Genome Editing & Gene Therapy
Precise and efficient CRISPR genome editing as a curative therapy for genetic disorders
We are in the midst of a revolution in genome editing and CRISPR-Cas9 technology was the spark. With unprecedented rapidity, this technology has provided a straightforward, robust, and specific method for genome editing.
Our research focuses on developing genome editing as curative therapy for genetic diseases. Our lab is particularly interested in applying genome editing for gene therapy of hematopoietic genetic disorders such as severe combined immunodeficiency (SCID).

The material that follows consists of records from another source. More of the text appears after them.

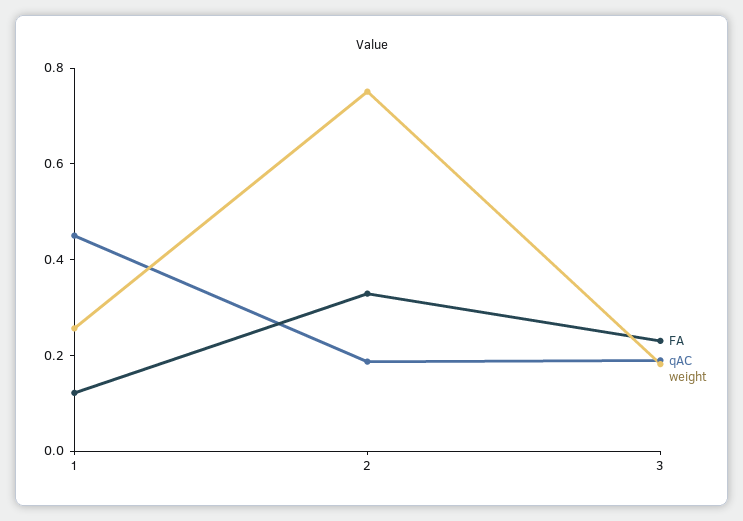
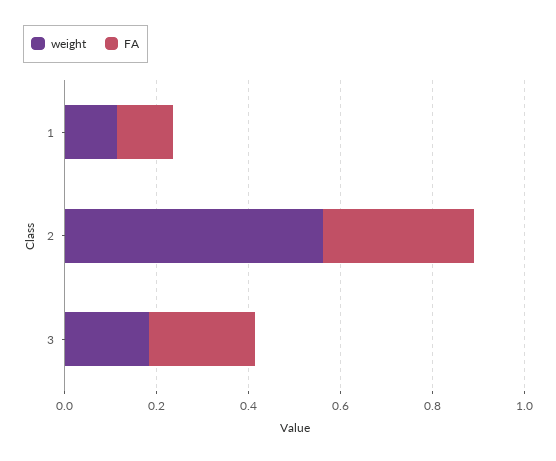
  {
    "FA": {
      "1": 0.1,
      "2": 0.35,
      "3": 0.25
    },
-   "qAC": {
-     "1": 0.45,
-     "2": 0.2,
-     "3": 0.2
-   },
    "weight": {
-     "1": 0.25,
+     "1": 0.1,
-     "2": 0.75,
+     "2": 0.55,
      "3": 0.2
    }
  }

SCIDs are a set of life threatening genetic diseases in which patients are born with mutations in single genes, and are unable to develop functional immune system. While allogeneic bone marrow transplantation can be curative for these disorders, there remain significant limitations to this approach. We believe that the ultimate cure for these diseases will be transplantation of gene-corrected autologous CD34+ hematopoietic stem and progenitor cells (HSPCs).
To be able to apply this approach in the clinic, we must assure that the genome-editing technology is efficient and safe. Hence, our research focuses on developing an optimized CRISPR- genome editing for robust, site specific and non-toxic functional gene correction in HSPCs. Additional aspect of our research focuses on applying the CRISPR technology to treat malignancies using cancer-immunotherapy.
Our strategy seeks to improve cancer-fighting potency of human T lymphocytes by genetic modification of immune receptors which play a key role during cancer immunity cycle.
Overall, we believe that by advancing CRISPR technology our research will accelerate the bench to bedside path and will help in generating a clear trajectory towards future clinical trials.